И, отвернувшись от Хабы, Петричко обратился к Резешу:
— Надо срочно отремонтировать железнодорожное полотно. Собирай свои манатки и чеши побыстрей на станцию, не то я отправлю тебя с милицией. До весны дважды успеешь обернуться. На твоем месте, Резеш, я бы наотрез отказался иметь с ним что-либо общее, — указав пальцем на Хабу, сказал Петричко.
И Резешу пришлось идти.
Спали они в разбитом вагоне, кутаясь в тряпье и прижимаясь друг к другу, чтобы не окоченеть. Говорили о женщинах, лошадях, коровах; ворчали и охали из-за каждой мелочи, которую при других обстоятельствах и не заметили бы даже. Работа не спорилась — их было мало, а земля сильно промерзла. К тому же ходили самые разные слухи. Однажды к ним в вагон забрался какой-то мужик и напустился на них:
— Вам что, дома делать нечего? Чем скорее отремонтируете пути, тем скорее русские начнут все вывозить. Они не зря сами взялись восстанавливать мост.
— А ты не знаешь, что русские собираются вывозить? — спросил его Канадец.
И потом они уже не столько работали, сколько стояли на железнодорожных путях и, развесив уши, слушали разговоры, которые оправдывали их желание вернуться домой. А затем стали исчезать поодиночке.
Но Резеш остался. Сумел себя превозмочь и вернулся, только когда их участок дороги был готов. По сей день помнил он, как радовался тому, что наконец засучив рукава возьмется за дело, которое ему по душе. А кругом уже благоухала пробудившаяся земля.
Но лишь только он вернулся в деревню, его сразу же призвали в армию.
И снова еще долго Резеш тешил себя надеждой, что наступит все же день, когда он вместе с Марчей выедет в поле. Зажмурив глаза, он представлял себе, как вбирает в легкие запах влажной земли, разворошенной плугом. А Марча тем временем обрабатывала их поле одна. Маялась со скотиной, сама пахала на лошадях, сама орудовала косой. Писала ему, что хлеба удались — взошли густые, сильные.

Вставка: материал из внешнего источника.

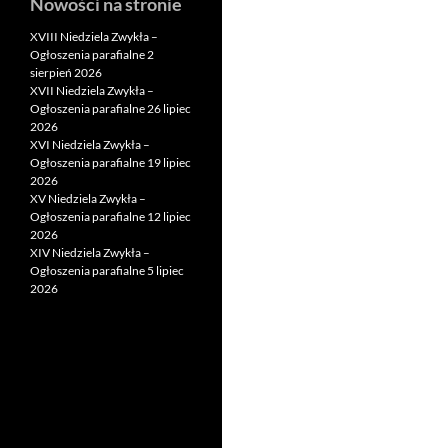
Nowości na stronie
XVIII Niedziela Zwykła –
Ogłoszenia parafialne 2
sierpień 2026
XVII Niedziela Zwykła –
Ogłoszenia parafialne 26 lipiec
2026
XVI Niedziela Zwykła –
Ogłoszenia parafialne 19 lipiec
2026
XV Niedziela Zwykła –
Ogłoszenia parafialne 12 lipiec
2026
XIV Niedziela Zwykła –
Ogłoszenia parafialne 5 lipiec
2026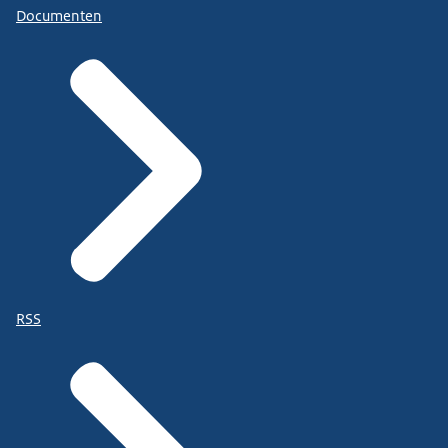
Documenten
RSS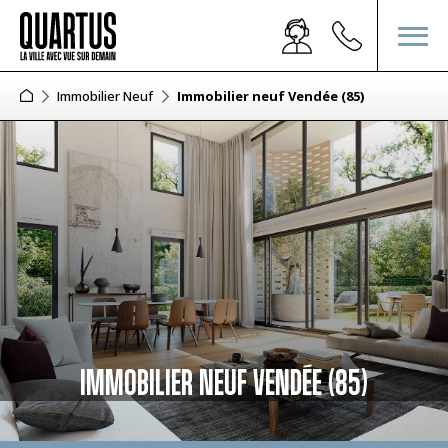
Immobilier Neuf
Immobilier neuf Vendée (85)
IMMOBILIER NEUF VENDÉE (85)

Когда же он наконец вернулся летом домой, земля была совершенно иссушена солнцем. Стояли они с Марчей на меже в густой пыли, а у их колен желтели сухие невыколосившиеся стебли — чистая солома.
Людям не хватало сахара и муки; гвоздя в лавке невозможно было достать даже за паленку. Петричко, Демко и Канадец ходили по домам, проверяли закрома, чуть ли не пересчитывали последние зерна в ларях.
Хозяйствовать по-настоящему начали они с Марчей уже после. Пришло наконец и для них долгожданное доброе времечко, память о котором он хранил по сей день. Это была первая весна, которую они встретили вместе. Они прореживали их старый виноградник на Каменной Горке. Стоял теплый безоблачный день. Эти лозы он еще мальчиком помогал высаживать отцу. Теперь он сам учил Марчу делать обрезку. Никогда не казался им таким вкусным домашний овечий сыр, который они в те дни ели во время работы, запивая вином. Вечером, разостлав в междурядье мешки, они ложились на них и накрывались старым пальто. Слушали птичьи голоса; следили из своего укрытия, как выходят из леса зверюшки. Заметили даже дикую кошку, кравшуюся к деревне. Ту самую дикую кошку, которую позднее, когда виноградник уже зацвел, он поймал в капкан.